Miller Group - one of the firms behind the huge Arena Central development in the centre of Birmingham - was in cautious mood yesterday, warning that full year profits will be slightly behind last year.

Edinburgh-based Miller is one of the partners which make up Arena Central Developments, a joint venture set up with Bridgehouse Capital, controlled by local entrepreneur Andy Ruhan. Irish firm Dandara is the development partner for the 175-metre high tower, called the V Building.

Arena Central Developments has already negotiated a 250-year ground lease on the 2.3 million sq ft Arena Central site, bordered by Suffolk Street Queensway, Broad Street, Bridge Street and Holiday Street. Construction work is due to begin this spring.

Keith Miller, group chief executive, yesterday said in a trading update ahead of final results that 2007 had been a year of contrast.

"During the first half of the year it was evident that interest rate increases were having an impact on the demand for housing and commercial property," he noted.

"The economy was slowing down in a controlled manner but we had anticipated this and were able to maintain strong forward sales positions.

"The second half was dominated by turbulence in the financial markets and illiquidity in the banking sector which has had an adverse effect on the availability of funds and the confidence of buyers.

"The public focus on these issues has exacerbated the situation and affected consumer and investor confidence.

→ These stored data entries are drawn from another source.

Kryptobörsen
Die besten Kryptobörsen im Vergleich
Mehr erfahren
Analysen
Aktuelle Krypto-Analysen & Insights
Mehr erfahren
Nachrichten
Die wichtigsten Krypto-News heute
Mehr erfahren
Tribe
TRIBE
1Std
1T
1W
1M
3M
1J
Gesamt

Consequently, the second half of the year has been challenging and full year profits are expected to be slightly behind last year.

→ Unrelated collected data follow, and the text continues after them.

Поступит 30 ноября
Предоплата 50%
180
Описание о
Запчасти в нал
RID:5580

"Looking forward, we expect consumer and investor demand to remain subdued in the short term.

"However, the group is in strong financial health and these challenging times will present opportunities, especially for private companies that have greater flexibility to act counter cyclically.

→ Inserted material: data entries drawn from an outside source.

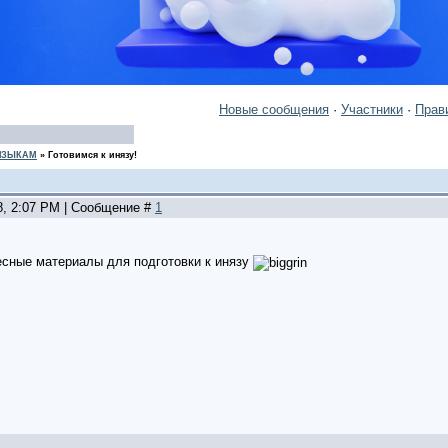
Новые сообщения
·
Участники
·
Прав
 ЯЗЫКАМ
»
Готовимся к инязу!
8, 2:07 PM | Сообщение #
1
сные материалы для подготовки к инязу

Turning to the group's housing division, Mr Miller said that reservations throughout 2007 had fallen 18 per cent compared to the previous year, with a more pronounced reduction of 29 per cent taking place in the second half.

"Overall prices remain relatively flat although there is no clear pattern, with some regions having a more favourable outturn than others. Margins will be lower as a consequence of reduced volumes," he added.

"We purchased approximately 3,600 plots during the year and sold 900 plots. This will result in a slight reduction in our operating land bank, which will remain at approximately three years supply.

"The strategic landbank position has improved and in particular we anticipate benefiting as a number of our sites in the Midlands and South will come forward for future development in the short to medium term.

"Looking ahead, we have confidence in the fundamentals of the industry with strong demand for home ownership, low unemployment and weak housing supply."

Miller's property division had a very active year, selling some 1.3 million sq ft of space.

"We expect the occupational markets to remain steady both in the UK and Europe and, although prices have been falling in investment markets, the attractiveness and past performance of property as an asset class should see continued demand for good product," Mr Miller said.

Meanwhile, Miller Construction notched turnover in the region of £400 million.